▸ **The task**: All pictures are to be skipped; retype only the lines from the top of the entries through the line with "el est situé dans un quartier calme et", both included.

#### Material to process ####

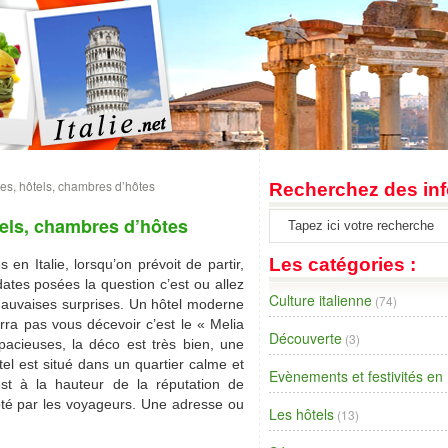
es, hôtels, chambres d’hôtes
Recherchez des inf
els, chambres d’hôtes
Les catégories :
en Italie, lorsqu’on prévoit de partir,
 dates posées la question c’est ou allez
Culture italienne
(74)
mauvaises surprises. Un hôtel moderne
ra pas vous décevoir c’est le « Melia
Découverte
(3)
cieuses, la déco est très bien, une
el est situé dans un quartier calme et
Evènements et festivités en I
est à la hauteur de la réputation de
 noté par les voyageurs. Une adresse ou
Les hôtels
(13)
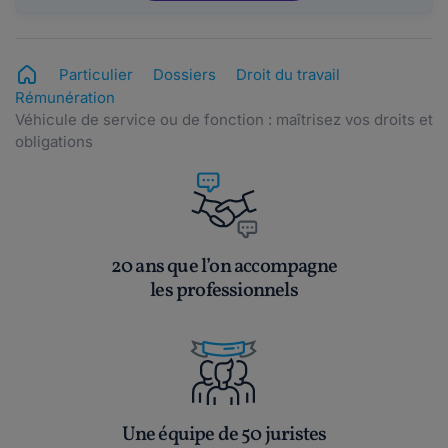
Particulier
Dossiers
Droit du travail
Rémunération
Véhicule de service ou de fonction : maîtrisez vos droits et
obligations
20 ans que l’on accompagne
les professionnels
Une équipe de 50 juristes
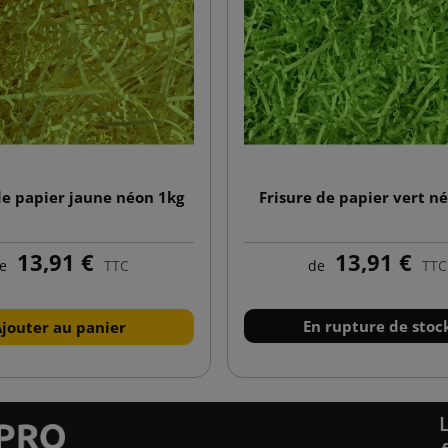
de papier jaune néon 1kg
Frisure de papier vert n
13,91 €
13,91 €
e
TTC
de
TTC
En rupture de stoc
Ajouter au panier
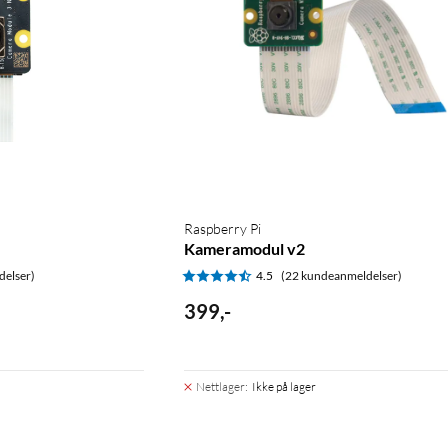
Raspberry Pi
Kameramodul v2
delser)
4.5
(22 kundeanmeldelser)
399
,
-
Nettlager
:
Ikke på lager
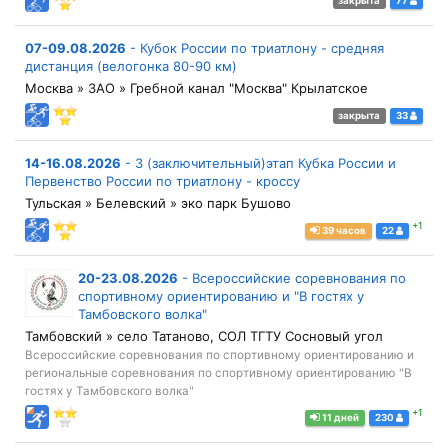
закрыта
77
07-09.08.2026
-
Кубок России по триатлону - средняя
дистанция (велогонка 80-90 км)
Москва » ЗАО » Гребной канал "Москва" Крылатское
закрыта
33
14-16.08.2026
-
3 (заключительный)этап Кубка России и
Первенство России по триатлону - кроссу
Тульская » Белевский » эко парк Бушово
+1
39 часов
22
20-23.08.2026
-
Всероссийские соревнования по
спортивному ориентированию и "В гостях у
Тамбовского волка"
Тамбовский » село Татаново, СОЛ ТГТУ Сосновый угол
Всероссийские соревнования по спортивному ориентированию и
региональные соревнования по спортивному ориентированию "В
гостях у Тамбовского волка"
+1
11 дней
230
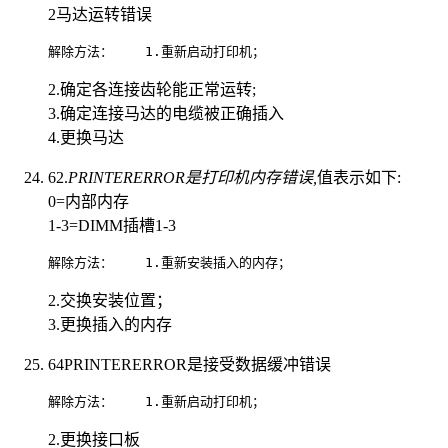
2马达运转错误
解除方法：    1.重新启动打印机；                          
2.确定各连接齿轮能正常运转;
3.确定连接马达的电缆被正确插入
4.更换马达
62.
PRINTERERROR是打印机内存错误,
值表示如下:
0=内部内存
1-3=DIMM插槽1-3
解除方法：    1.重新安装插入的内存；                        
2.交换安装位置；
3.更换插入的内存
64PRINTERERROR是接受数据缓冲错误
解除方法：    1.重新启动打印机；                          
2.更换接口板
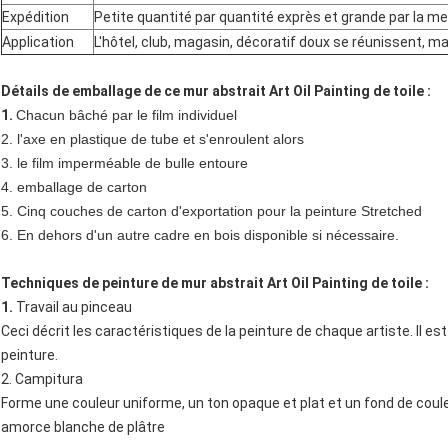
Expédition
Petite quantité par quantité exprès et grande par la me
Application
L'hôtel, club, magasin, décoratif doux se réunissent, 
Détails de emballage de ce mur abstrait Art Oil Painting de toile :
1.
Chacun bâché par le film individuel
2. l'axe en plastique de tube et s'enroulent alors
3. le film imperméable de bulle entoure
4. emballage de carton
5. Cinq couches de carton d'exportation pour la peinture Stretched
6. En dehors d'un autre cadre en bois disponible si nécessaire.
Techniques de peinture de mur abstrait Art Oil Painting de toile :
1.
Travail au pinceau
Ceci décrit les caractéristiques de la peinture de chaque artiste. Il 
peinture.
2. Campitura
Forme une couleur uniforme, un ton opaque et plat et un fond de cou
amorce blanche de plâtre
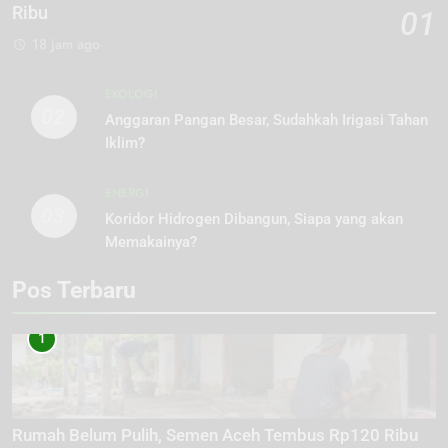
Ribu
01
18 jam ago
EKOLOGI
02
Anggaran Pangan Besar, Sudahkah Irigasi Tahan
Iklim?
ENERGI
03
Koridor Hidrogen Dibangun, Siapa yang akan
Memakainya?
Pos Terbaru
1
Rumah Belum Pulih, Semen Aceh Tembus Rp120 Ribu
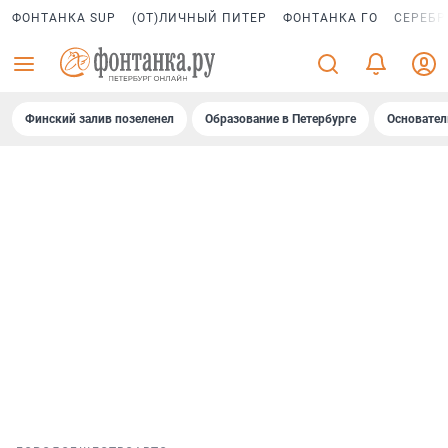
ФОНТАНКА SUP
(ОТ)ЛИЧНЫЙ ПИТЕР
ФОНТАНКА ГО
СЕРЕБР
Финский залив позеленел
Образование в Петербурге
Основател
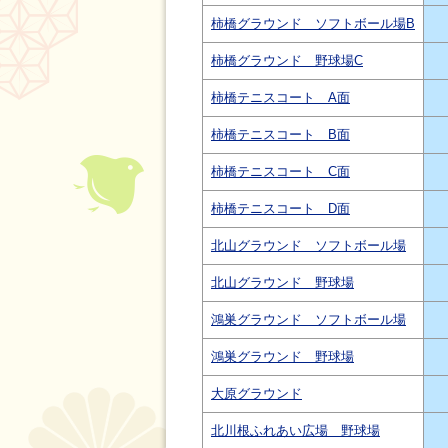
柿橋グラウンド ソフトボール場B
柿橋グラウンド 野球場C
柿橋テニスコート A面
柿橋テニスコート B面
柿橋テニスコート C面
柿橋テニスコート D面
北山グラウンド ソフトボール場
北山グラウンド 野球場
鴻巣グラウンド ソフトボール場
鴻巣グラウンド 野球場
大原グラウンド
北川根ふれあい広場 野球場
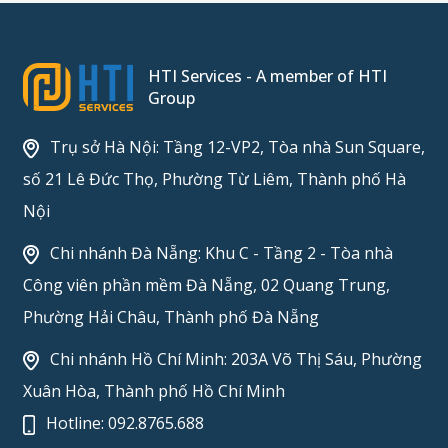
HTI Services - A member of HTI
Group
Trụ sở Hà Nội: Tầng 12-VP2, Tòa nhà Sun Square,
số 21 Lê Đức Thọ, Phường Từ Liêm, Thành phố Hà
Nội
Chi nhánh Đà Nẵng: Khu C - Tầng 2 - Tòa nhà
Công viên phần mềm Đà Nẵng, 02 Quang Trung,
Phường Hải Châu, Thành phố Đà Nẵng
Chi nhánh Hồ Chí Minh: 203A Võ Thị Sáu, Phường
Xuân Hòa, Thành phố Hồ Chí Minh
Hotline:
092.8765.688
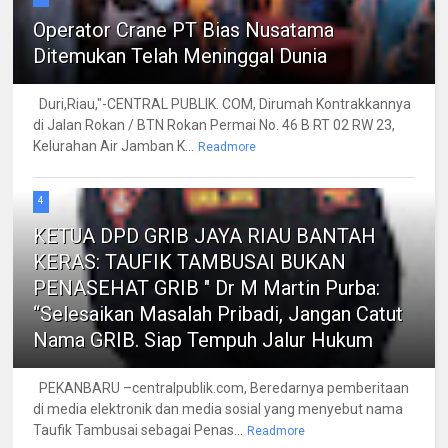
Operator Crane PT Bias Nusatama
Ditemukan Telah Meninggal Dunia
Duri,Riau,"-CENTRAL PUBLIK. COM, Dirumah Kontrakkannya
di Jalan Rokan / BTN Rokan Permai No. 46 B RT 02 RW 23,
Kelurahan Air Jamban K...
Readmore
4
KETUA DPD GRIB JAYA RIAU BANTAH
KERAS: TAUFIK TAMBUSAI BUKAN
PENASEHAT GRIB " Dr M Martin Purba:
“Selesaikan Masalah Pribadi, Jangan Catut
Nama GRIB. Siap Tempuh Jalur Hukum
PEKANBARU –centralpublik.com, Beredarnya pemberitaan
di media elektronik dan media sosial yang menyebut nama
Taufik Tambusai sebagai Penas...
Readmore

####

▸ **Final answer**:
es, hôtels, chambres d’hôtes
Recherchez des inf
els, chambres d’hôtes
Les catégories :
en Italie, lorsqu’on prévoit de partir,
 dates posées la question c’est ou allez
Culture italienne
(74)
mauvaises surprises. Un hôtel moderne
ra pas vous décevoir c’est le « Melia
Découverte
(3)
cieuses, la déco est très bien, une
el est situé dans un quartier calme et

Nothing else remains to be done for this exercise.